Due to the problematic nature of their art, it’s unsurprising to see these Showcase treatments at the bottom of the tier list. However, the new Ravnica Showcase frame being down there is definitely more unexpected. Themed around the plane’s architecture, this card frame admittedly isn’t exceptionally striking, however, it’s also not offensive to the eyes. Despite this, however, the Showcase treatment is nevertheless in the bottom five ever created.
Since we mentioned the top spot, we should probably also mention that Phyrexia: All Will Be One’s Ichor treatment was the least popular.
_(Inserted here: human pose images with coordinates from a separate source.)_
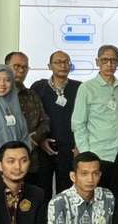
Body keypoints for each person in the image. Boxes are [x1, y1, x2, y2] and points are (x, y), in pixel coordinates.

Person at [72, 43, 118, 194]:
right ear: (97, 62)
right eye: (104, 60)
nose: (109, 64)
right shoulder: (87, 88)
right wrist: (86, 155)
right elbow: (78, 124)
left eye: (113, 60)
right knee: (96, 199)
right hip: (98, 154)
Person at [33, 50, 82, 195]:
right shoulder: (38, 88)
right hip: (43, 148)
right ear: (49, 66)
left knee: (67, 192)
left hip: (70, 149)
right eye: (58, 62)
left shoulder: (79, 88)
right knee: (42, 191)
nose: (63, 65)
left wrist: (79, 144)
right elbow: (33, 117)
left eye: (66, 62)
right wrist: (40, 140)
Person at [6, 51, 54, 194]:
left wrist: (33, 139)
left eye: (24, 67)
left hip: (31, 162)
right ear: (6, 67)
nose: (21, 70)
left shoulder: (32, 95)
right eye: (16, 66)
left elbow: (45, 122)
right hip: (5, 164)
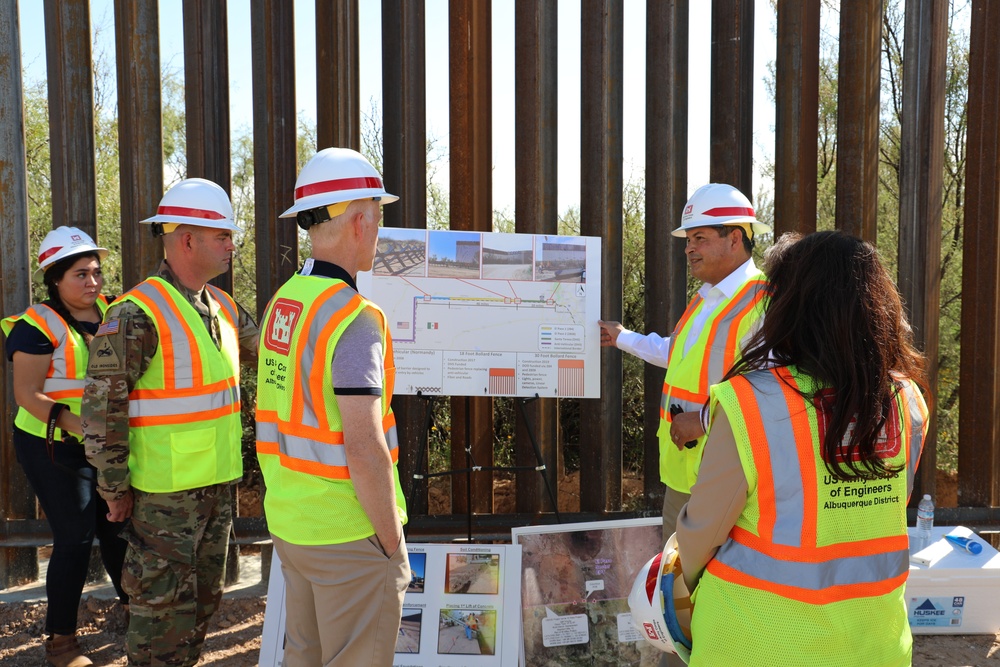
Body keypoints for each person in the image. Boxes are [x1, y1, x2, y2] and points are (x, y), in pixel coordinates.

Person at [675, 231, 929, 666]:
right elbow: (886, 506)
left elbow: (701, 532)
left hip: (754, 640)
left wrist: (678, 590)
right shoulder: (906, 400)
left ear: (790, 307)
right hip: (875, 642)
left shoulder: (751, 401)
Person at [81, 178, 259, 667]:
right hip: (165, 501)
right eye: (222, 236)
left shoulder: (220, 305)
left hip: (217, 489)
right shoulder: (135, 313)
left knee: (203, 605)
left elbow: (272, 352)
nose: (231, 245)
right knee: (161, 618)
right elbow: (102, 408)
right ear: (186, 240)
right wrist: (114, 488)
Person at [256, 147, 410, 666]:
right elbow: (364, 444)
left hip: (293, 524)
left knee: (304, 656)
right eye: (378, 217)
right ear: (360, 221)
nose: (379, 230)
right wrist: (391, 545)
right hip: (349, 533)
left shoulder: (286, 301)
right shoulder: (355, 318)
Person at [598, 183, 771, 545]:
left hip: (727, 481)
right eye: (688, 239)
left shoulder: (763, 303)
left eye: (700, 238)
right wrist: (622, 337)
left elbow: (774, 391)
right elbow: (677, 353)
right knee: (675, 586)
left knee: (715, 588)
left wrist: (705, 420)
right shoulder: (706, 299)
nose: (689, 248)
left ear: (735, 238)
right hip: (685, 475)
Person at [1, 227, 129, 667]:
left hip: (105, 441)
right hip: (53, 444)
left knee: (119, 526)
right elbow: (28, 395)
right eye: (80, 274)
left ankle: (135, 613)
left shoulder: (116, 311)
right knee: (75, 537)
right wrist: (83, 428)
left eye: (96, 272)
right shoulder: (35, 326)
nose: (92, 282)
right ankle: (61, 643)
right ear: (55, 279)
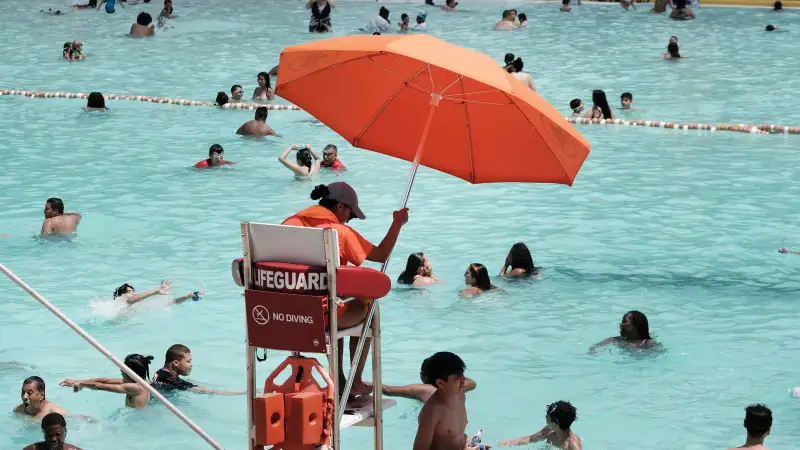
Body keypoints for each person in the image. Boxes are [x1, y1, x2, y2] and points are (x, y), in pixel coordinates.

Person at [282, 182, 409, 400]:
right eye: (350, 214)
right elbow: (381, 255)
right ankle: (355, 381)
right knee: (369, 310)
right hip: (320, 317)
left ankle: (338, 378)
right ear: (340, 207)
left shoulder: (289, 224)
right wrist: (397, 224)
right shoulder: (339, 232)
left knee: (336, 301)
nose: (349, 219)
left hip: (284, 316)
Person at [413, 352, 484, 450]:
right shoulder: (432, 412)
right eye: (457, 377)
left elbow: (456, 436)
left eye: (462, 373)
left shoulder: (460, 396)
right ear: (441, 383)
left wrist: (470, 443)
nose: (464, 379)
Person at [60, 354, 154, 409]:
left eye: (122, 369)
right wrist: (76, 381)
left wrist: (81, 384)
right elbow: (104, 381)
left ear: (129, 373)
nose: (120, 370)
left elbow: (100, 386)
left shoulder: (136, 387)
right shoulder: (134, 382)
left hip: (137, 423)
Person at [379, 354, 475, 403]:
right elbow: (472, 383)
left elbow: (387, 390)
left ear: (422, 376)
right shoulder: (458, 389)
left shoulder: (422, 389)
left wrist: (367, 384)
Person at [152, 344, 243, 395]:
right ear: (176, 363)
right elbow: (203, 390)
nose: (191, 365)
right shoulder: (170, 380)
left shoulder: (161, 373)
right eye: (188, 361)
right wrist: (242, 393)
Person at [498, 401, 581, 450]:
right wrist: (510, 442)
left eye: (547, 417)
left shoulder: (572, 445)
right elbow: (530, 439)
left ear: (555, 424)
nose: (545, 418)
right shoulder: (549, 430)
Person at [589, 310, 658, 353]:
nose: (621, 324)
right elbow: (595, 346)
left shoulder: (648, 344)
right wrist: (593, 351)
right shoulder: (617, 340)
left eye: (624, 321)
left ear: (636, 326)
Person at [113, 281, 204, 306]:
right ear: (122, 295)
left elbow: (171, 303)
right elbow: (130, 300)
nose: (132, 293)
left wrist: (187, 297)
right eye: (129, 292)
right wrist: (155, 291)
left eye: (133, 291)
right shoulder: (123, 302)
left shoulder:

While this art style does suffer from the same readability issues, the main issue is likely its recency. Last seen extensively in Phyrexia: All Will Be One, this card style is hardly a novelty anymore. If anything, judging by its performance, MTG players may already be tired of this art treatment.
Maybe Numbers Can Lie
At the end of the day, while we’ve made a fuss about what this Cardboard by the Numbers’ data shows us, art is still subjective. For me, the Zendikar showcase frame is the perfect example of this. In my opinion, the art of Drana and Linvala by Anato Finnstark looks absolutely stunning. It is evident from the data, however, that not everyone feels this way, which is absolutely fine, as everyone has their own opinions. As one of the few fans of Alchemy, I certainly know that to be true.
Alongside my own opinions, different from the chart, several MTG players on Reddit shared their own feelings. Several players, such as u/warcaptain, for instance, highlighted how “Tarkir would probably be my favorite if it wasn’t black and white.” Similarly, u/djsoren19 lauded the appeal of another surprisingly disliked treatment: Ravnica’s. “It’s honestly wild to me that the Rav treatment is so low; I think it’s really incredible. I think I’d put it over New Capenna.”
Ultimately, thanks to all these opinions, it’ll likely always be impossible to properly determine the best MTG art. Thankfully, it is at least much more feasible to determine the best card. After all, it’s pretty hard to beat Black Lotus or Ancestral Recall in terms of power. So long as you ignore the unmatched power of Storm Crow that is.